* THE DATA
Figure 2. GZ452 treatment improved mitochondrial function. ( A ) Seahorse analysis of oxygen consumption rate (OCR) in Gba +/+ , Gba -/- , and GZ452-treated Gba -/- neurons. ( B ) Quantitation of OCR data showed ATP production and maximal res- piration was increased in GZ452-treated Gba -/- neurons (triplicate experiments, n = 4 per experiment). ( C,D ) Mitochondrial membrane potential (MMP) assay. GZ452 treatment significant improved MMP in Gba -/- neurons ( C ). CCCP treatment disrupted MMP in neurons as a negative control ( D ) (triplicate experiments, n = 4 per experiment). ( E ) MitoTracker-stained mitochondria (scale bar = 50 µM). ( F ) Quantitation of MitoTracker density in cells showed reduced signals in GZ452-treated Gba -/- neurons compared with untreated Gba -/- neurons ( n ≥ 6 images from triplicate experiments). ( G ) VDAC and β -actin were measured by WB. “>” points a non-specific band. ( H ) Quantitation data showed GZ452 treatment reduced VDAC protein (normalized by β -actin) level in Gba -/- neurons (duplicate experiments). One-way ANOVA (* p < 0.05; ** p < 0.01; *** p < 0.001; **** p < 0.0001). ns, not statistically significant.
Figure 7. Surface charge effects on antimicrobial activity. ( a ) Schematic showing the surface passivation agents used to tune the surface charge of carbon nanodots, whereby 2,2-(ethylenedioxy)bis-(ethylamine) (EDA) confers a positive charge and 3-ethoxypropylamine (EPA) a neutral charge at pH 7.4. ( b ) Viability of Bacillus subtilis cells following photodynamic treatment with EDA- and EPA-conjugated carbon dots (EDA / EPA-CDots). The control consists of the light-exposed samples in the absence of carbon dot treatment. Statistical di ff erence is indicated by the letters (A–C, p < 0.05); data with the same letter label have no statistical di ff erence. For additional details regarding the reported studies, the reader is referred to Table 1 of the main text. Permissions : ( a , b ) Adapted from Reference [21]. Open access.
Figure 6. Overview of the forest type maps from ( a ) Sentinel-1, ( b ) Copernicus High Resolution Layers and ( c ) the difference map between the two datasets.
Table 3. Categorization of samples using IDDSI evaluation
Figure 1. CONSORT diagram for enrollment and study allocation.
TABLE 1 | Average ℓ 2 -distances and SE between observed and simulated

* THE PROBLEM
Print the listing above from its first line through the line with "Table 3. Categorization", and stop there.

* RESPONSE AREA
Figure 2. GZ452 treatment improved mitochondrial function. ( A ) Seahorse analysis of oxygen consumption rate (OCR) in Gba +/+ , Gba -/- , and GZ452-treated Gba -/- neurons. ( B ) Quantitation of OCR data showed ATP production and maximal res- piration was increased in GZ452-treated Gba -/- neurons (triplicate experiments, n = 4 per experiment). ( C,D ) Mitochondrial membrane potential (MMP) assay. GZ452 treatment significant improved MMP in Gba -/- neurons ( C ). CCCP treatment disrupted MMP in neurons as a negative control ( D ) (triplicate experiments, n = 4 per experiment). ( E ) MitoTracker-stained mitochondria (scale bar = 50 µM). ( F ) Quantitation of MitoTracker density in cells showed reduced signals in GZ452-treated Gba -/- neurons compared with untreated Gba -/- neurons ( n ≥ 6 images from triplicate experiments). ( G ) VDAC and β -actin were measured by WB. “>” points a non-specific band. ( H ) Quantitation data showed GZ452 treatment reduced VDAC protein (normalized by β -actin) level in Gba -/- neurons (duplicate experiments). One-way ANOVA (* p < 0.05; ** p < 0.01; *** p < 0.001; **** p < 0.0001). ns, not statistically significant.
Figure 7. Surface charge effects on antimicrobial activity. ( a ) Schematic showing the surface passivation agents used to tune the surface charge of carbon nanodots, whereby 2,2-(ethylenedioxy)bis-(ethylamine) (EDA) confers a positive charge and 3-ethoxypropylamine (EPA) a neutral charge at pH 7.4. ( b ) Viability of Bacillus subtilis cells following photodynamic treatment with EDA- and EPA-conjugated carbon dots (EDA / EPA-CDots). The control consists of the light-exposed samples in the absence of carbon dot treatment. Statistical di ff erence is indicated by the letters (A–C, p < 0.05); data with the same letter label have no statistical di ff erence. For additional details regarding the reported studies, the reader is referred to Table 1 of the main text. Permissions : ( a , b ) Adapted from Reference [21]. Open access.
Figure 6. Overview of the forest type maps from ( a ) Sentinel-1, ( b ) Copernicus High Resolution Layers and ( c ) the difference map between the two datasets.
Table 3. Categorization of samples using IDDSI evaluation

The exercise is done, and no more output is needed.